Tuesday, February 3, 2015

Our Perception of Knowledge

This is a bit philosophical.  Sorry for that, but sometimes I digress....

As we learn, each of us has absorbed a vast store of knowledge about our world.  Much of this is from our formal education, and much from our experiences (the school of hard knocks).  From this, we have formed a world view which influences what we do daily, our view of society, and our "domain space".  We may be experts in one "domain space" but novices in another.

From Wikipedia, a world view is "...the fundamental cognitive orientation of an individual or society encompassing the entirety of the individual or society's knowledge and point of view. A world view can include natural philosophy; fundamental, existential, and normative postulates; or themes, values, emotions, and ethics."  Basically, your point of view distorted by your experiences or projected onto reality....

The sum total of our knowledge can be viewed as a very small sliver in a pie chart, that of "all knowledge".  This small sliver is "what we know", the sum of your formal education, experiences, etc.  

A bit larger slice of the pie chart is "what we know we don't know", for example knowing that someone understands the inner workings of cells or the math behind the Theory of Relativity, but that is not your domain.

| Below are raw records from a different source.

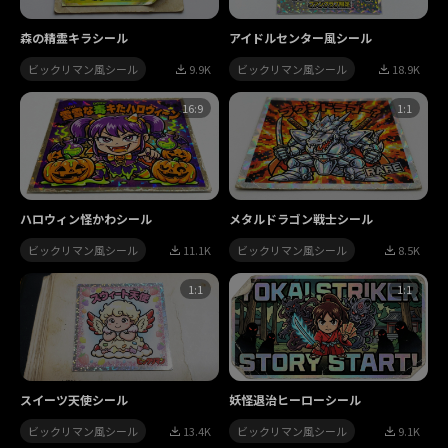
森の精霊キラシール
アイドルセンター風シール
ビックリマン風シール
9.9K
ビックリマン風シール
18.9K
16:9
1:1
ハロウィン怪かわシール
メタルドラゴン戦士シール
ビックリマン風シール
11.1K
ビックリマン風シール
8.5K
1:1
1:1
スイーツ天使シール
妖怪退治ヒーローシール
ビックリマン風シール
13.4K
ビックリマン風シール
9.1K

However, most of the pie chart is "what we don't know that we don't know".  For example, um, I'm not sure, but something about the details of life on Europa?

During our lives, we should strive to expand the two slices of pie to continually expand what we know and recognize more and more of what we know we don't know.  This will chip away at the what we don't know we don't know, but there is not enough time in our lives (or the cumulative lives of mankind) to eliminate the third slice of the pie.  All we can do is chip away at it.

The bottom line:  learning is a lifetime task.